For many people, the instability and the time it takes to address it is worth it to get the really amazing flexibility and versatility of the SmartThings system at this low a price. Other people have chosen to move on, either to more expensive systems or to ones which offer much less functionality but have more stability. And still others have chosen just to move the mission critical aspects of their systems, particularly security, to another platform while keeping SmartThings for convenience options.
There’s no one right answer. Each person has to decide for themselves what factors are the most important for their household and what they’re willing to pay to get them and then find the system or systems which is the best match to their own needs.
Certainly SmartThings has said that improving stability is one of their top company priorities. I definitely hope they succeed in that. But for now, I would evaluate the product based on what it does today, not on any hoped for trend line.
I appreciate this post but I would still argue that home automation is a new category or at best, an early adopter category. I used to work at Microsoft and they use to showcase home automation literally 10+ years ago in their visitor center. If you map out the adoption curve of the internet, which was developed in the 60’s and used primarily but EDU, Gov and Military, it took until about mid-1990’s to see wide spread adoption due to the maturity of the WWW and the early browsers (Mosiac/Netscape). Today, every one of every age globally use the Internet (mostly) everywhere. I would say that in terms of “Category Adoption”, we are in 1995 due to maturing technologies, such as IoT, Zigbee, Z-Wave, Blue Tooth, SmartThings, SimplySafe etc. When we reach ubiquitous adoption and it “just works”, then we’re mature. Someday, a generation of people using their home automation will have no idea what Zigbee is just like the vast majority of today’s internet users have never heard of TCP/IP.
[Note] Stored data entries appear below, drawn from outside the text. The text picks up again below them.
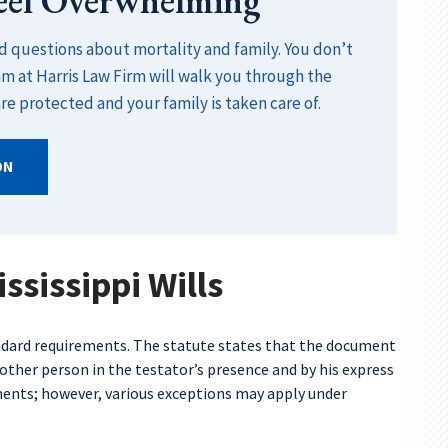
Feel Overwhelming
rd questions about mortality and family. You don’t
am at Harris Law Firm will walk you through the
re protected and your family is taken care of.
ON
ssissippi Wills
andard requirements. The statute states that the document
nother person in the testator’s presence and by his express
ements; however, various exceptions may apply under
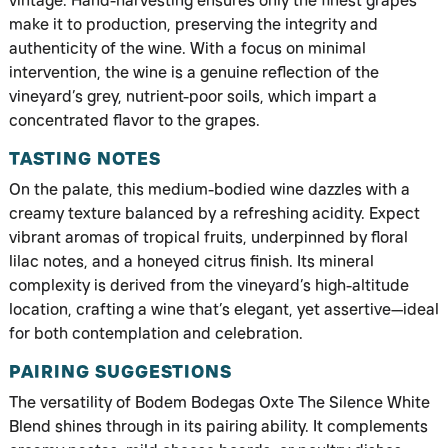
vintage. Hand-harvesting ensures only the finest grapes
make it to production, preserving the integrity and
authenticity of the wine. With a focus on minimal
intervention, the wine is a genuine reflection of the
vineyard’s grey, nutrient-poor soils, which impart a
concentrated flavor to the grapes.
TASTING NOTES
On the palate, this medium-bodied wine dazzles with a
creamy texture balanced by a refreshing acidity. Expect
vibrant aromas of tropical fruits, underpinned by floral
lilac notes, and a honeyed citrus finish. Its mineral
complexity is derived from the vineyard’s high-altitude
location, crafting a wine that’s elegant, yet assertive—ideal
for both contemplation and celebration.
PAIRING SUGGESTIONS
The versatility of Bodem Bodegas Oxte The Silence White
Blend shines through in its pairing ability. It complements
I think it’s important to differentiate the hardware vs. server consistency. One month in and I’ve experienced two lengthy server outages which have highly impacted operation. A lot of this is due to Smartthings being so dependent on the cloud for basic functions. Hardware issues I can expect and handle, I’m surprised a company like SmartThings that is backed by a major corporation like Samsung can be so crippled for multiple hours without fallback provisions.
Vera’s primary problem was updates, usually breaking more things than fixing. You could always “downgrade” your firmware though to a stable version. Also, all logic was local.
OpenHab was a very hands on DIY, and things breaking was usually at your own doing. Still, at least you can accept that and help was very abundant on the forums to get you going. You just knew not to make major changes to your system during critical times.
Server issues should be the last thing a customer needs to worry about. After all, that’s what we pay Samsung for, to handle the server issues we can’t. Downtime can be expected but in today’s age, anything over an hour is a “failure” to the customer.
And I would argue you are being generous.
I think you can put a context on how often also.
If you ask someone if a server outage of one hour a month would be acceptable, then you might get a consensus of yes but if you ask the same for one hour a week then it might be a resounding no.
Also I fully accept there are many applications where acceptance/failure is rated in minutes. A friend handles servers that many financial institutions use. 3 minutes is a catastrophe in his world.
So what?! You don’t like to monitor the smart monitoring system that doesn’t monitor your home without you monitoring it?
That’s the world I live in which is why I said you are being generous.